No, it wasn’t Gran. Not at all. It was…
“Ralph! Why you here? You belong in Hell.”
“I fancied a short break,” said Ralph, “so I thought I’d come to Earth and while I was here I decided to visit Carrington to see how you were. You seem to be in a spot of bother.”
He looked at Mum and then winked at Jenny.
Jenny nodded. “She’s a grotesque tyrant and wants to harm me. Break her into tiny pieces for me, would you?”
“Sure thing,” said Ralph. He raised his right foot and brought it down directly on Mum’s head. She shattered into thousands of splinters and all her internal cogs spilled out and rolled away. Ralph stood on the pile of matchwood like an explorer, his metal hands on his brass hips, a smile of satisfaction on his hugely crude mouth.
“Like that, you mean?” he enquired.
“Thanks, Ralph. Sorry for killing the Devil, by the way. I realise how much you cared for him and I never apologised properly for making his head fall off. I was less mature back then.”
“But love and loss are part of life,” replied Ralph.
“That’s a very generous sentiment.”
“It is rather, isn’t it? But what do you think of what I did to this robot who was harassing you with telekinesis?”
“I’m grateful, that goes without saying, but—”
“But what?” Ralph interrupted.
“It’s something of an anticlimax,” said Jenny.
“Yes, not all conflicts turn into lengthy affairs. They sometimes end in a sudden crash, bang, wallop of action.”
Jenny nodded. They stared at each other. It was awkward.
What was she supposed to do now?
Invite him back to her house for a cup of tea?
They didn’t have much in common.
Ralph was equally at a loss for something to say. A spider crawled up his leg and clambered over his torso and began spinning a web under his armpit. “What a cute creature!” he said.

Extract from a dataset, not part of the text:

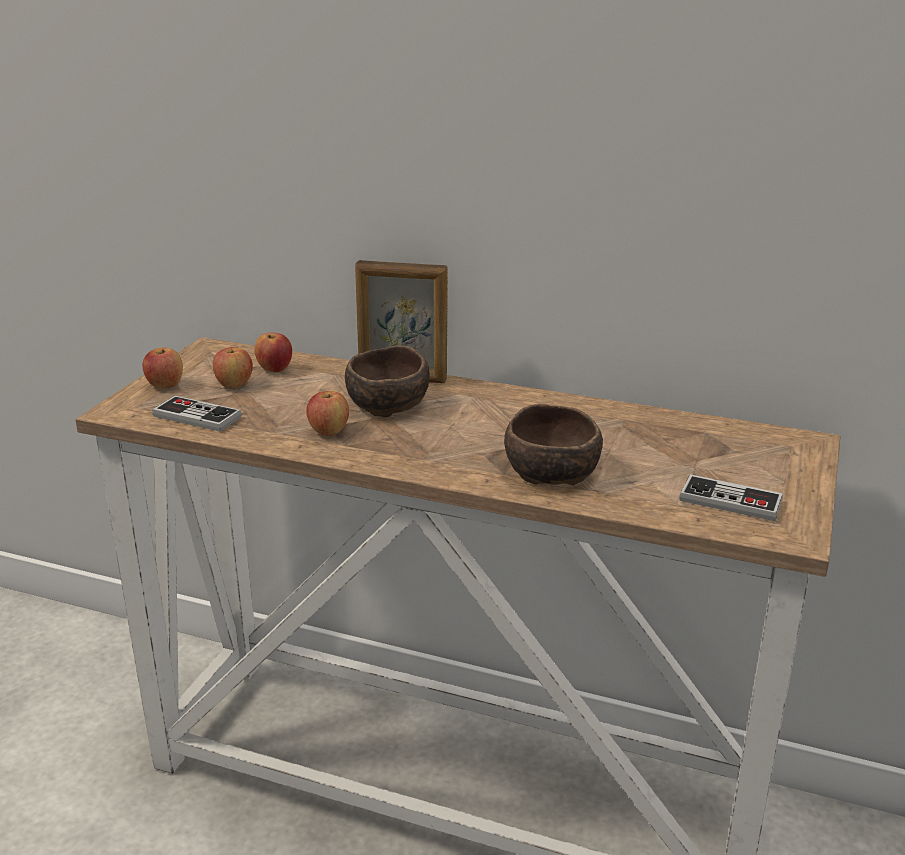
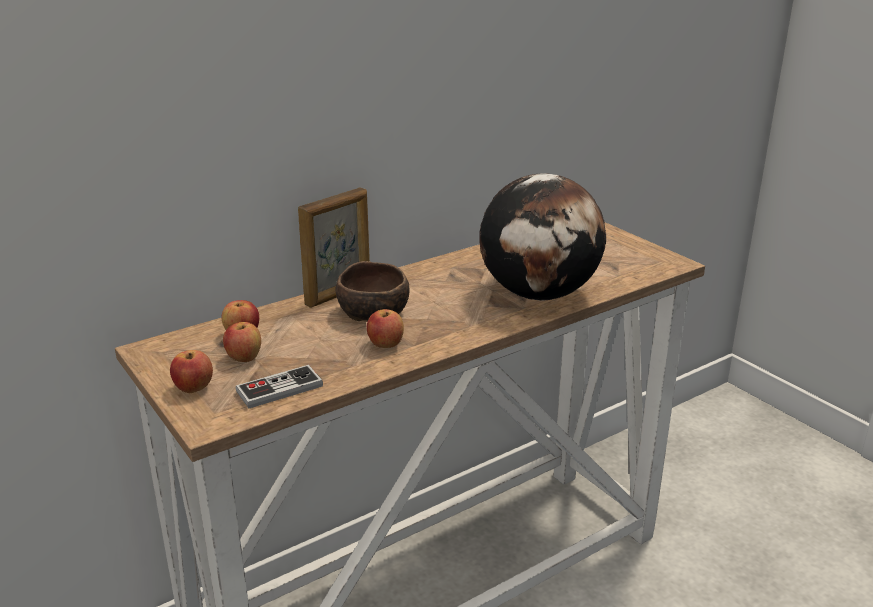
camera: 55 degrees left, 0 degrees up
brown bowl [504,404,603,485] -> globe [479,173,606,301]
game controller [679,474,783,521] -> none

Jenny saw her chance and she seized it. “We’re overrun with them. Do you want to take these spiders back to Hell with you? I mean, if they’ll be of any practical use to you, please do…”
“How kind! How thoughtful! Yes, they are precisely the sort of thing I need to help me with my work. Thanks!”

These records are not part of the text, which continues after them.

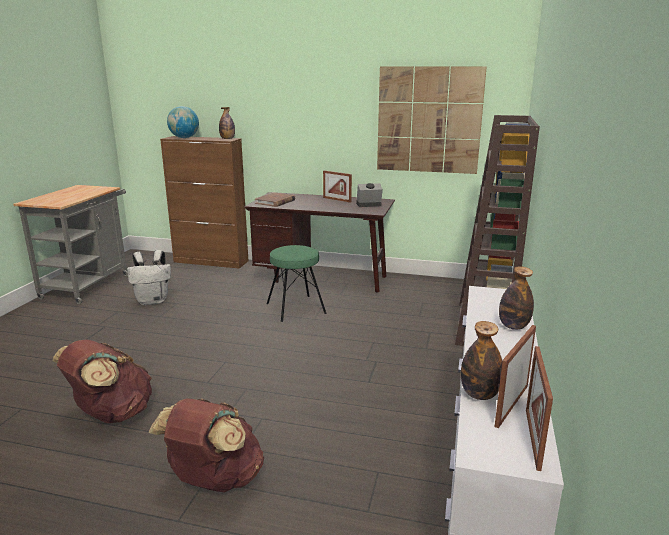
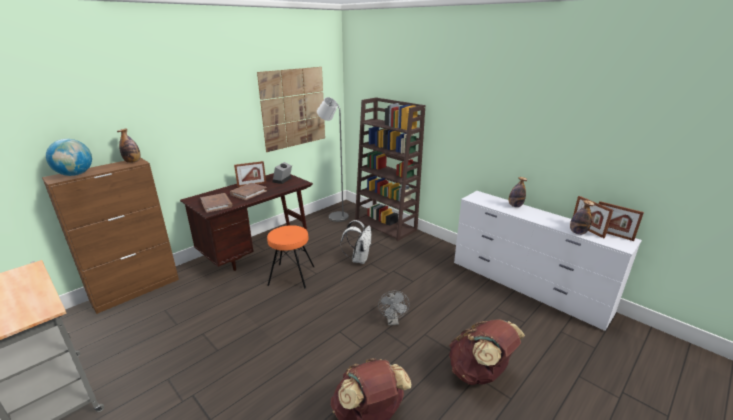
camera: 60 degrees left, 5 degrees up
white backpack [127,250,171,305] -> white backpack moved to [341,220,372,264]
green stool [267,245,326,322] -> orange stool [267,225,315,289]
none -> brown book [230,183,267,200]
none -> grey floor lamp [317,97,349,222]
none -> grey fan [378,291,410,325]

“Help yourself. Collect them before you go,” said Jenny.
“I will. Much appreciated!”
There was another awkward silence.
Jenny opened her mouth to mutter something inane about the weather, but she was saved from debasing herself by the arrival of another unusual character, a bipedal cat exactly the same size as Ralph. It was Chairman Meow and he had expanded himself again.
“Jenny! Seems I got here in the nick of time!” he cried.
“No, it’s fine really, I don’t need—”
But Chairman Meow had made his own assumptions about what was happening. “We’ve been worried about you for ages. You didn’t email or phone us. In the end, the Queen, Maya, Old Young Eyes and myself were convinced something bad had happened to you, so I volunteered to come here in person and find out for myself.”
“That’s extremely sweet of you, but it wasn’t—”
“I can see that you are being threatened by a massive brass man. Good job I have the power to shoot ice rays.”
“It’s not necessary, really it isn’t,” said Jenny.